Беспокойный возраст - Страница 2
К защите проекта он готовился прилежно, старался не отстать от других. Днями он не выходил из дому или просиживал в институтской чертежной, накуриваясь до дурноты; похудел, стал раздражительным и угрюмым, под глазами залегли синеватые впадины.
Пожалуй, впервые в жизни он по-настоящему устал и теперь был рад, что все кончилось и что он, кажется, не остался в ряду троечников.
Горьковатый запах недавно распустившейся листвы молодых лип и тополей сгустился во дворе института. За высокой решетчатой оградой шумела Москва, а в сумеречном теплом небе медленно гасли палевые блики еще не потухшей вечерней зари.
Томящее, грустное и вместе с тем радостное чувство охватило Максима. Как будто его позвал нежный голос или опахнуло весенним теплом. Он и сам не мог понять, что это было — свет ли чьих-то увиденных накануне глаз, неясная девичья улыбка или звон прихлынувшей к голове разгоряченной крови.
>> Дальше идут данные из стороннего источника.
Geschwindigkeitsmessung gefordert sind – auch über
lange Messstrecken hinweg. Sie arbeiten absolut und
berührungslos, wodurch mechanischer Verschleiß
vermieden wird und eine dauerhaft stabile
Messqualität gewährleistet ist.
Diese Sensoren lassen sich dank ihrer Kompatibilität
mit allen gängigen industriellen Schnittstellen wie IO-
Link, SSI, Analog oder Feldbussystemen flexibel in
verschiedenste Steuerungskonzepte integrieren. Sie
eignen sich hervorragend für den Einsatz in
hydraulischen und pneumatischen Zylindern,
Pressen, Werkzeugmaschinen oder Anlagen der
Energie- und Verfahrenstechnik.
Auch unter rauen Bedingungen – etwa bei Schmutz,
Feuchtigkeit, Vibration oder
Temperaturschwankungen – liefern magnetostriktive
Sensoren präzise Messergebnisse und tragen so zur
Вокруг слышались голоса. Славик Стрепетов и Саша Черемшанов говорили о скором отъезде на работу, об уже предназначенных для нового выпуска гидростроителей краях и городах… Неужели и в самом деле придется куда-то уезжать из Москвы? Ни о каком отъезде Максиму не хотелось сейчас думать.
Его мечтательное настроение нарушил Черемшанов. Он подошел к Максиму, взял под руку:
— Ты все уединяешься. Волнуешься?
— Нисколько, — с напускным равнодушием ответил Максим.
— А я, откровенно говоря, трепещу при одной мысли, что скажет комиссия.
— Напрасно, — нарочито безразлично сказал Максим. — Судя по твоей защите, тревожиться тебе нечего.
— Ты это серьезно? А я, ой, как волнуюсь. Я сойду с ума, если мне поставят удовлетворительно. Для меня это большой стыд, понимаешь? Столько работать, подтягивать поясок, живя почти на одну стипендию, тянуть с матери последние грошики — и вдруг на тебе: удовлетворительно. Для тебя это, конечно, пустяк, я знаю…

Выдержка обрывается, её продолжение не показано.